Background: Metabolic reprogramming is a key marker in the occurrence and development of tumors. This process generates more reactive oxygen species (ROS), promoting the development of oxidative stress. To prevent ROS from harming tumor cells, tumor cells can increase the production of reducing agents to counteract excessive ROS. NMRAL2P has been shown to promote the production of reductive mRNA and plays an important role in the process of oxidative stress. Methods: In this study, the clinical data and RNA sequencing of head and neck tumors were obtained from The Cancer Genome Atlas data set. The long non-coding RNA (LncRNA) related to oxidative stress were then identified using differential and correlation analyses. The differential expression and prognosis of the identified lncRNA were then verified using samples from the library of the Second Hospital of Hebei Medical University. Only NMRAL2P was substantially expressed in cancer tissues and predicted a poor prognosis. The tumor-promoting impact of NMRAL2P was then confirmed using in vitro functional assays. The data set was then split into high- and low-expression subgroups based on the median gene expression of NMRAL2P to obtain the mRNA that had a large difference between the two groups, and examine the mechanism of NMRAL2P on GPX2 using quantitative real-time PCR, RNA binding protein immunoprecipitation assay, and chromatin immunoprecipitation. Mass spectrometry was used to identify NMRAL2P-binding proteins and western blotting was used to investigate probable mechanisms.

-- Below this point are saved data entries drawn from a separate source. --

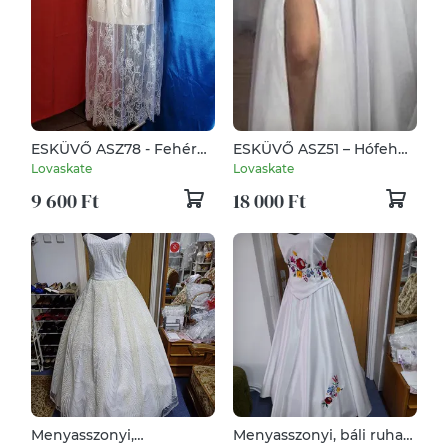
ESKÜVŐ ASZ78 - Fehér
ESKÜVŐ ASZ51 – Hófehér
francia csipkből készült
színű nyitott elejű
Lovaskate
Lovaskate
menyasszonyi szoknya
muszlin maxi szoknya -
9 600 Ft
18 000 Ft
más színben is
Menyasszonyi,
Menyasszonyi, báli ruha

Results: The lncRNA NMRAL2P is associated with oxidative stress in head and neck tumors. In vitro functional assays showed that the gene has a cancer-promoting effect, increasing lactic acid and superoxide dismutase production, and reducing the production of ROS and malondialdehyde. NMRAL2P promotes the transcription of GPX2 by binding to transcription factor Nrf2. The gene also inhibits the degradation of ENO1, a crucial enzyme in glycolysis, by binding to protein ENO1. Conclusions: This study shows that NMRAL2P can promote glycolysis and reduce the harm to tumor cells caused by ROS. The gene can also be used as a possible target for the treatment of head and neck tumors.